*ASSIGNED TASK 1*
In the Los Angeles rally passage, rewrite the part starting with "Outside the event" and going on through "nice, local touch.", renaming "merch" as "merchandise".
*ASSIGNED TASK 2*
Answer these questions from the Los Angeles rally passage:
(a) How many people were later said to have packed into the park?
(b) Which band's t-shirt is the writer wearing?
(c) About how long does it take to get through the line?

“Welcome to Berniechella,” Maggie Rogers says to the crowd. It’s Saturday afternoon and tens of thousands of people— 36,000 we’re later told— packed into Gloria Molina Grand Park to fight oligarchy alongside Bernie Sanders and Alexandria Ocasio-Cortez. Rogers, the Grammy-winning recording artist, is there to perform, as are Dirty Projectors, Joan Baez and Neil Young. To be honest, the downtown Los Angeles stop on Sanders’ Fighting Oligarchy tour isn’t all that different from a music festival, although it did not cost half-a-month’s rent to attend.
Outside the event gates, people hustle for causes and cash. Sign this petition! Buy this shirt! On Hill Street, near the Grand Park Metro stop, vendors hawk merch to the beat of the old school funk jams pulsing across the sidewalk. Badges with some variation of “Fuck Trump” are common. The AOC shirts in Lakers colors provide a nice, local touch.
Around the corner, on 1st Street, a young woman waves papers, the headline reading something about “Class War,” while bouncing along to Dolly Parton’s proletariat anthem “9 to 5.” A few steps away, another vendor preaches that if we aren’t wearing social justice tees, we need to change them. “Your body is a billboard,” he says with the cadence of an Influencer who insists you need to be slathering yourself in beef tallow. I’m wearing a Depeche Mode t-shirt, one that I bought from a street vendor when the band appeared at City Hall, just down the street from us. IYKYK, but if you don’t, Depeche Mode has songs about racism and greed and environmental destruction. I think I’m good in the social justice shirt department.

The cacophony continues for the 10 minutes or so that it takes to get through the line. This is a free event, so there are no tickets to scan, but there are bags to be checked. No protest signs. No bottles. It actually moves faster than most of the lines I waited in during my festival phase.

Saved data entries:
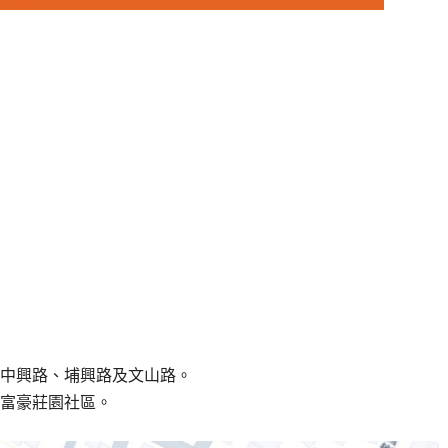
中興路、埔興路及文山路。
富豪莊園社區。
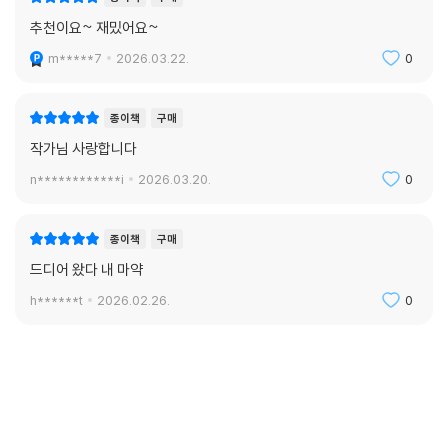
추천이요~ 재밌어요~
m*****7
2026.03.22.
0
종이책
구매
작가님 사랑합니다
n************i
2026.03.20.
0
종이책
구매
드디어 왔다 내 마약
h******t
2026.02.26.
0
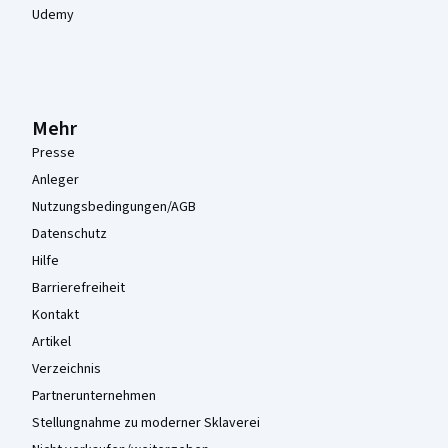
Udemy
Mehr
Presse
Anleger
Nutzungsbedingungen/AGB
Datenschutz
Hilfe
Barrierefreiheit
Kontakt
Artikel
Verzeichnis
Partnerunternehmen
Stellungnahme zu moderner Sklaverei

...

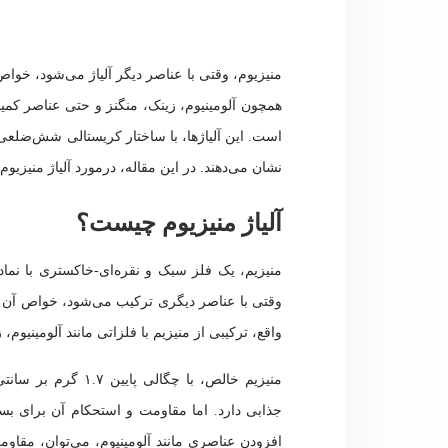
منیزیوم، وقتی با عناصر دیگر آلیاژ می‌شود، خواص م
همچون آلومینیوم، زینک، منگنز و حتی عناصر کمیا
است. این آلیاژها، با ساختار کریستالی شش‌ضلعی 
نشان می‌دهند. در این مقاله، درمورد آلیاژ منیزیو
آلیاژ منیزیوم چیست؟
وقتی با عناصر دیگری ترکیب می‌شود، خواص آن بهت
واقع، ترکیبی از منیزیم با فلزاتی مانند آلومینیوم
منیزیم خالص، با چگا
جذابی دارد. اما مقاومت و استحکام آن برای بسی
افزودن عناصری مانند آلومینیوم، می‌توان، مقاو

*TASK ANSWER 1*
Outside the event gates, people hustle for causes and cash. Sign this petition! Buy this shirt! On Hill Street, near the Grand Park Metro stop, vendors hawk merchandise to the beat of the old school funk jams pulsing across the sidewalk. Badges with some variation of “Fuck Trump” are common. The AOC shirts in Lakers colors provide a nice, local touch.

*TASK ANSWER 2*
(a) 36,000
(b) Depeche Mode
(c) About 10 minutes